Sarah stirred a slice of bread in the bowl of spinach dip. “The weather was so nice, I went for a long walk by the river.”
“Well, be sure to call her. She’s got some questions for you.”
“Sure. How are your daughters doing? Are they coming for Thanksgiving?” Sarah was adept at subject changes—
No, she had lost the baby, but weren’t the cherry trees looking lovely?
“Beth is coming on Wednesday to help me bake our usual pies, pecan and pumpkin and apple. We always make extras so that each girl can take one home. And Kate will be here Thursday with her boyfriend.”
“The one who works at the music store?”
“Yes, the budding disc jockey.”
“You don’t like him?”
“It’s not a question of liking. I suppose he’s very likable. But he’s one of those sweet types who’s always at loose ends.” Margaret dipped a chicken skewer into a plate of mango chutney. “Can you join us for Thanksgiving dinner?”
“Thanks”—Sarah stared into her wine—“but I’m going to visit Anne.”
“Oh, good. How is she?”
“She’s busy with all of her daughters’ activities. Dance class and music lessons and that sort of stuff.”
“I remember it well.” Margaret spooned a pile of blueberries onto her plate. “And what are you doing for the next few days?”
“I’m in charge of the campus food drive, so I’ll be carting lots of boxes over to St. Francis’s.”
“Do you need a hand?”
“No.” Sarah balanced a slice of salmon with a trio of capers on a Table Water cracker. “Some fraternity brother is supposed to do the lifting.”
“Men do serve their purpose,” Margaret said.
“Yes.” Sarah blushed. “They do.” Her fingers shook ever so slightly, causing a caper to roll off onto the floor. She leaned over to pick it up, and when she lifted her eyes again to Margaret, Sarah detected a smile in the corner of her friend’s lips.
“Clumsy of me.”
“It’s not that.” Margaret laughed. “It’s your expression. I can always tell when you’re hiding something. Your eyes are so obvious.”
Sarah dropped her gaze to the bottom of her wineglass, where the stem formed a dark pupil. “Yes,” she murmured. “I do have a secret. A
big
secret.”
She envisioned David, thigh-deep in the river, water dripping over the rim of his hip boots.
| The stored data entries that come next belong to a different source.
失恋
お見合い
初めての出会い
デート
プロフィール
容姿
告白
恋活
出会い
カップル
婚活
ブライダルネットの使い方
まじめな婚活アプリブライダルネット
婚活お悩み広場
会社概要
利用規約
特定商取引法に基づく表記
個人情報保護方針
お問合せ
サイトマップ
His fly rod hissed across the water’s surface, and as she listened for its words, Sarah opened her mouth and let the syllables fall.
“I slept with Nate. It happened after the show. We were drunk and I could barely remember what happened the next morning. But there he was, lying beside me.” She laughed. Saying it aloud made it seem almost comical. “I was so embarrassed I fled the scene. I haven’t answered his calls since. It was a stupid thing to do . . . It won’t happen again.”
Margaret remained quiet until at last Sarah flinched.